● **WORK INSTRUCTIONS**: Print every record exactly, but leave out the pictures.

....................

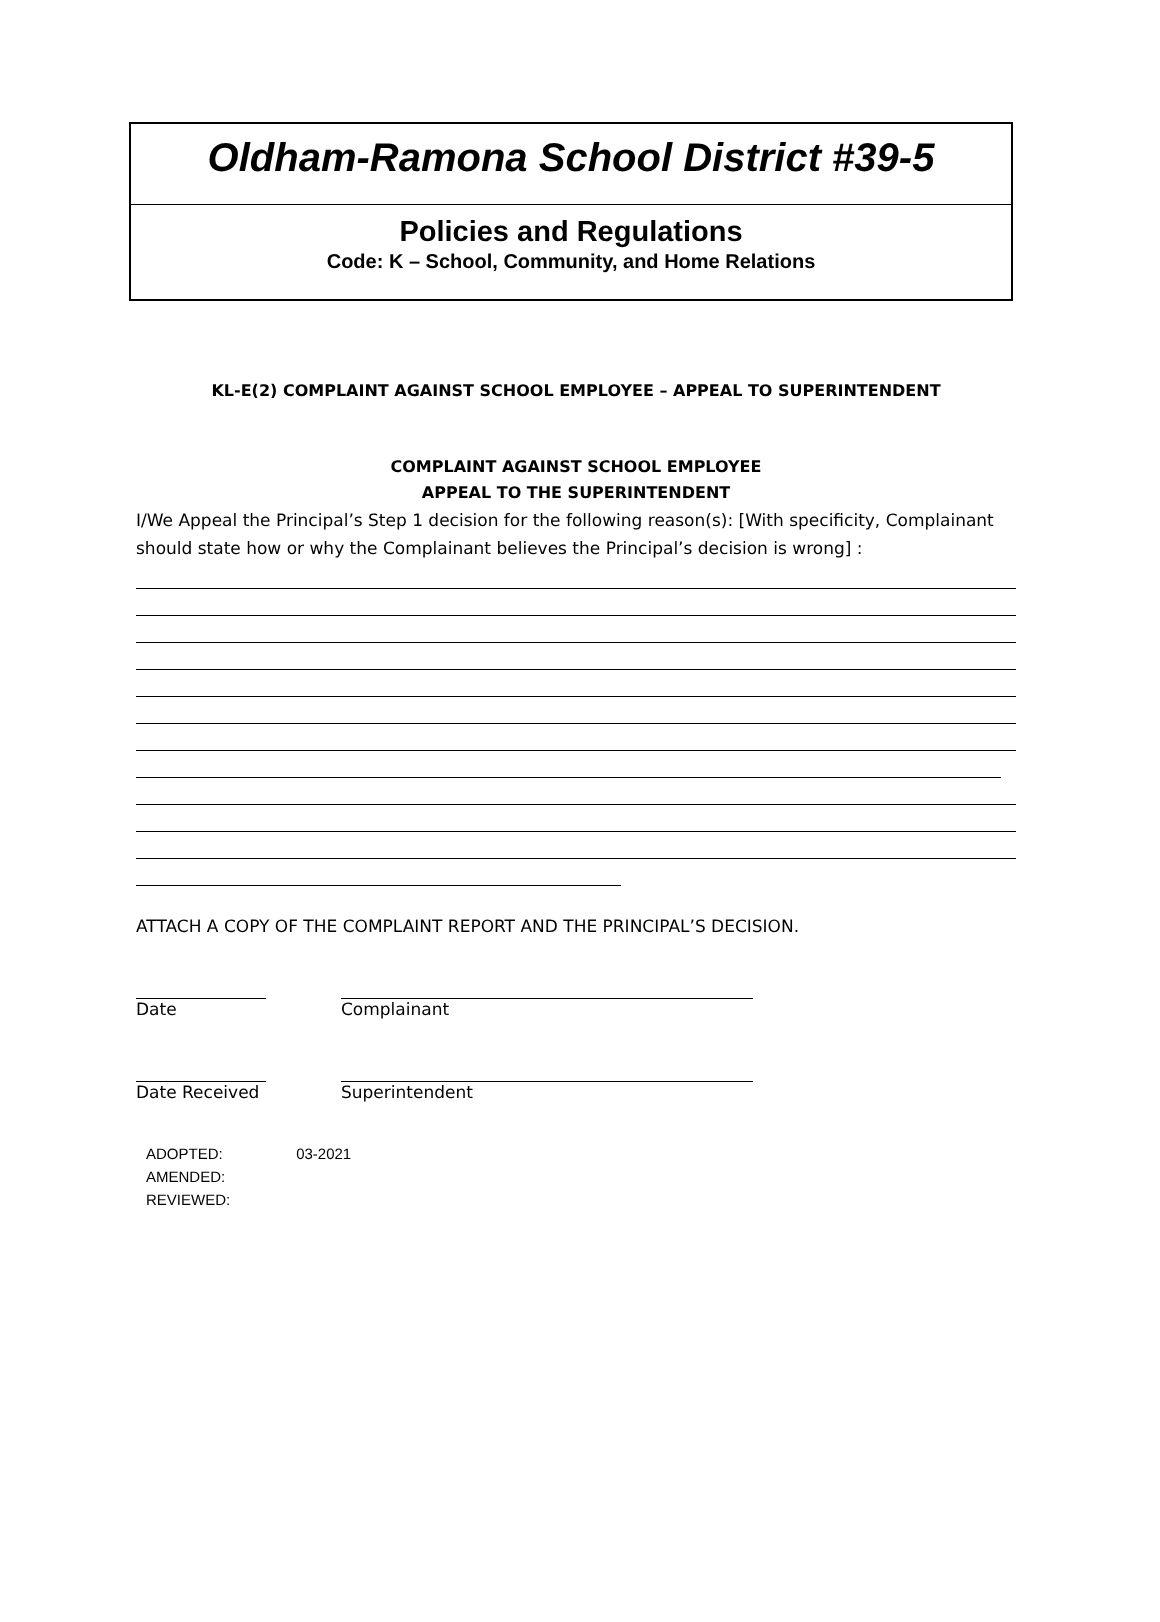Oldham-Ramona School District #39-5
Policies and Regulations
Code: K – School, Community, and Home Relations
KL-E(2) COMPLAINT AGAINST SCHOOL EMPLOYEE – APPEAL TO SUPERINTENDENT
COMPLAINT AGAINST SCHOOL EMPLOYEE
APPEAL TO THE SUPERINTENDENT
I/We Appeal the Principal’s Step 1 decision for the following reason(s): [With specificity, Complainant should state how or why the Complainant believes the Principal’s decision is wrong] :
ATTACH A COPY OF THE COMPLAINT REPORT AND THE PRINCIPAL’S DECISION.
Date Complainant
Date Received Superintendent
ADOPTED: 03-2021
AMENDED:
REVIEWED:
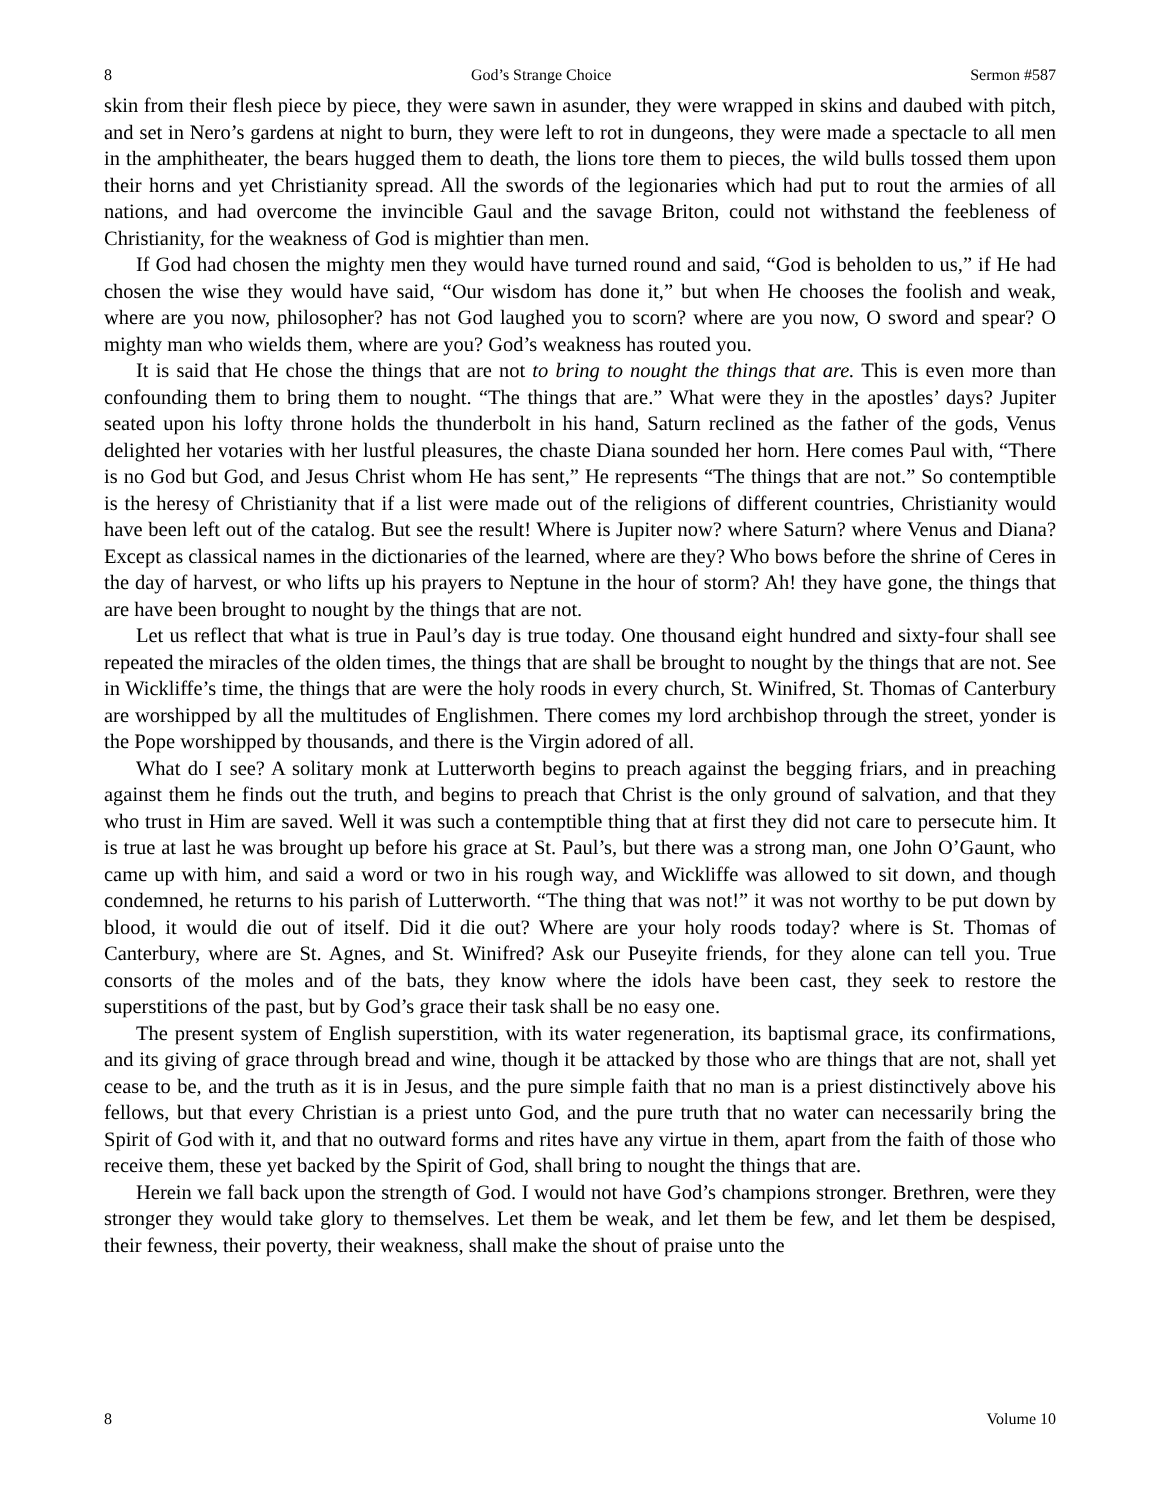8 God’s Strange Choice Sermon #587
skin from their flesh piece by piece, they were sawn in asunder, they were wrapped in skins and daubed with pitch, and set in Nero’s gardens at night to burn, they were left to rot in dungeons, they were made a spectacle to all men in the amphitheater, the bears hugged them to death, the lions tore them to pieces, the wild bulls tossed them upon their horns and yet Christianity spread. All the swords of the legionaries which had put to rout the armies of all nations, and had overcome the invincible Gaul and the savage Briton, could not withstand the feebleness of Christianity, for the weakness of God is mightier than men.
If God had chosen the mighty men they would have turned round and said, “God is beholden to us,” if He had chosen the wise they would have said, “Our wisdom has done it,” but when He chooses the foolish and weak, where are you now, philosopher? has not God laughed you to scorn? where are you now, O sword and spear? O mighty man who wields them, where are you? God’s weakness has routed you.
It is said that He chose the things that are not to bring to nought the things that are. This is even more than confounding them to bring them to nought. “The things that are.” What were they in the apostles’ days? Jupiter seated upon his lofty throne holds the thunderbolt in his hand, Saturn reclined as the father of the gods, Venus delighted her votaries with her lustful pleasures, the chaste Diana sounded her horn. Here comes Paul with, “There is no God but God, and Jesus Christ whom He has sent,” He represents “The things that are not.” So contemptible is the heresy of Christianity that if a list were made out of the religions of different countries, Christianity would have been left out of the catalog. But see the result! Where is Jupiter now? where Saturn? where Venus and Diana? Except as classical names in the dictionaries of the learned, where are they? Who bows before the shrine of Ceres in the day of harvest, or who lifts up his prayers to Neptune in the hour of storm? Ah! they have gone, the things that are have been brought to nought by the things that are not.
Let us reflect that what is true in Paul’s day is true today. One thousand eight hundred and sixty-four shall see repeated the miracles of the olden times, the things that are shall be brought to nought by the things that are not. See in Wickliffe’s time, the things that are were the holy roods in every church, St. Winifred, St. Thomas of Canterbury are worshipped by all the multitudes of Englishmen. There comes my lord archbishop through the street, yonder is the Pope worshipped by thousands, and there is the Virgin adored of all.
What do I see? A solitary monk at Lutterworth begins to preach against the begging friars, and in preaching against them he finds out the truth, and begins to preach that Christ is the only ground of salvation, and that they who trust in Him are saved. Well it was such a contemptible thing that at first they did not care to persecute him. It is true at last he was brought up before his grace at St. Paul’s, but there was a strong man, one John O’Gaunt, who came up with him, and said a word or two in his rough way, and Wickliffe was allowed to sit down, and though condemned, he returns to his parish of Lutterworth. “The thing that was not!” it was not worthy to be put down by blood, it would die out of itself. Did it die out? Where are your holy roods today? where is St. Thomas of Canterbury, where are St. Agnes, and St. Winifred? Ask our Puseyite friends, for they alone can tell you. True consorts of the moles and of the bats, they know where the idols have been cast, they seek to restore the superstitions of the past, but by God’s grace their task shall be no easy one.
The present system of English superstition, with its water regeneration, its baptismal grace, its confirmations, and its giving of grace through bread and wine, though it be attacked by those who are things that are not, shall yet cease to be, and the truth as it is in Jesus, and the pure simple faith that no man is a priest distinctively above his fellows, but that every Christian is a priest unto God, and the pure truth that no water can necessarily bring the Spirit of God with it, and that no outward forms and rites have any virtue in them, apart from the faith of those who receive them, these yet backed by the Spirit of God, shall bring to nought the things that are.
Herein we fall back upon the strength of God. I would not have God’s champions stronger. Brethren, were they stronger they would take glory to themselves. Let them be weak, and let them be few, and let them be despised, their fewness, their poverty, their weakness, shall make the shout of praise unto the
8 Volume 10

....................

● **EXERCISE SOLUTION**:
Oldham-Ramona School District #39-5
Policies and Regulations
Code: K – School, Community, and Home Relations
KL-E(2) COMPLAINT AGAINST SCHOOL EMPLOYEE – APPEAL TO SUPERINTENDENT
COMPLAINT AGAINST SCHOOL EMPLOYEE
APPEAL TO THE SUPERINTENDENT
I/We Appeal the Principal’s Step 1 decision for the following reason(s): [With specificity, Complainant should state how or why the Complainant believes the Principal’s decision is wrong] :
ATTACH A COPY OF THE COMPLAINT REPORT AND THE PRINCIPAL’S DECISION.
Date Complainant
Date Received Superintendent
ADOPTED: 03-2021
AMENDED:
REVIEWED:
8 God’s Strange Choice Sermon #587
skin from their flesh piece by piece, they were sawn in asunder, they were wrapped in skins and daubed with pitch, and set in Nero’s gardens at night to burn, they were left to rot in dungeons, they were made a spectacle to all men in the amphitheater, the bears hugged them to death, the lions tore them to pieces, the wild bulls tossed them upon their horns and yet Christianity spread. All the swords of the legionaries which had put to rout the armies of all nations, and had overcome the invincible Gaul and the savage Briton, could not withstand the feebleness of Christianity, for the weakness of God is mightier than men.
If God had chosen the mighty men they would have turned round and said, “God is beholden to us,” if He had chosen the wise they would have said, “Our wisdom has done it,” but when He chooses the foolish and weak, where are you now, philosopher? has not God laughed you to scorn? where are you now, O sword and spear? O mighty man who wields them, where are you? God’s weakness has routed you.
It is said that He chose the things that are not to bring to nought the things that are. This is even more than confounding them to bring them to nought. “The things that are.” What were they in the apostles’ days? Jupiter seated upon his lofty throne holds the thunderbolt in his hand, Saturn reclined as the father of the gods, Venus delighted her votaries with her lustful pleasures, the chaste Diana sounded her horn. Here comes Paul with, “There is no God but God, and Jesus Christ whom He has sent,” He represents “The things that are not.” So contemptible is the heresy of Christianity that if a list were made out of the religions of different countries, Christianity would have been left out of the catalog. But see the result! Where is Jupiter now? where Saturn? where Venus and Diana? Except as classical names in the dictionaries of the learned, where are they? Who bows before the shrine of Ceres in the day of harvest, or who lifts up his prayers to Neptune in the hour of storm? Ah! they have gone, the things that are have been brought to nought by the things that are not.
Let us reflect that what is true in Paul’s day is true today. One thousand eight hundred and sixty-four shall see repeated the miracles of the olden times, the things that are shall be brought to nought by the things that are not. See in Wickliffe’s time, the things that are were the holy roods in every church, St. Winifred, St. Thomas of Canterbury are worshipped by all the multitudes of Englishmen. There comes my lord archbishop through the street, yonder is the Pope worshipped by thousands, and there is the Virgin adored of all.
What do I see? A solitary monk at Lutterworth begins to preach against the begging friars, and in preaching against them he finds out the truth, and begins to preach that Christ is the only ground of salvation, and that they who trust in Him are saved. Well it was such a contemptible thing that at first they did not care to persecute him. It is true at last he was brought up before his grace at St. Paul’s, but there was a strong man, one John O’Gaunt, who came up with him, and said a word or two in his rough way, and Wickliffe was allowed to sit down, and though condemned, he returns to his parish of Lutterworth. “The thing that was not!” it was not worthy to be put down by blood, it would die out of itself. Did it die out? Where are your holy roods today? where is St. Thomas of Canterbury, where are St. Agnes, and St. Winifred? Ask our Puseyite friends, for they alone can tell you. True consorts of the moles and of the bats, they know where the idols have been cast, they seek to restore the superstitions of the past, but by God’s grace their task shall be no easy one.
The present system of English superstition, with its water regeneration, its baptismal grace, its confirmations, and its giving of grace through bread and wine, though it be attacked by those who are things that are not, shall yet cease to be, and the truth as it is in Jesus, and the pure simple faith that no man is a priest distinctively above his fellows, but that every Christian is a priest unto God, and the pure truth that no water can necessarily bring the Spirit of God with it, and that no outward forms and rites have any virtue in them, apart from the faith of those who receive them, these yet backed by the Spirit of God, shall bring to nought the things that are.
Herein we fall back upon the strength of God. I would not have God’s champions stronger. Brethren, were they stronger they would take glory to themselves. Let them be weak, and let them be few, and let them be despised, their fewness, their poverty, their weakness, shall make the shout of praise unto the
8 Volume 10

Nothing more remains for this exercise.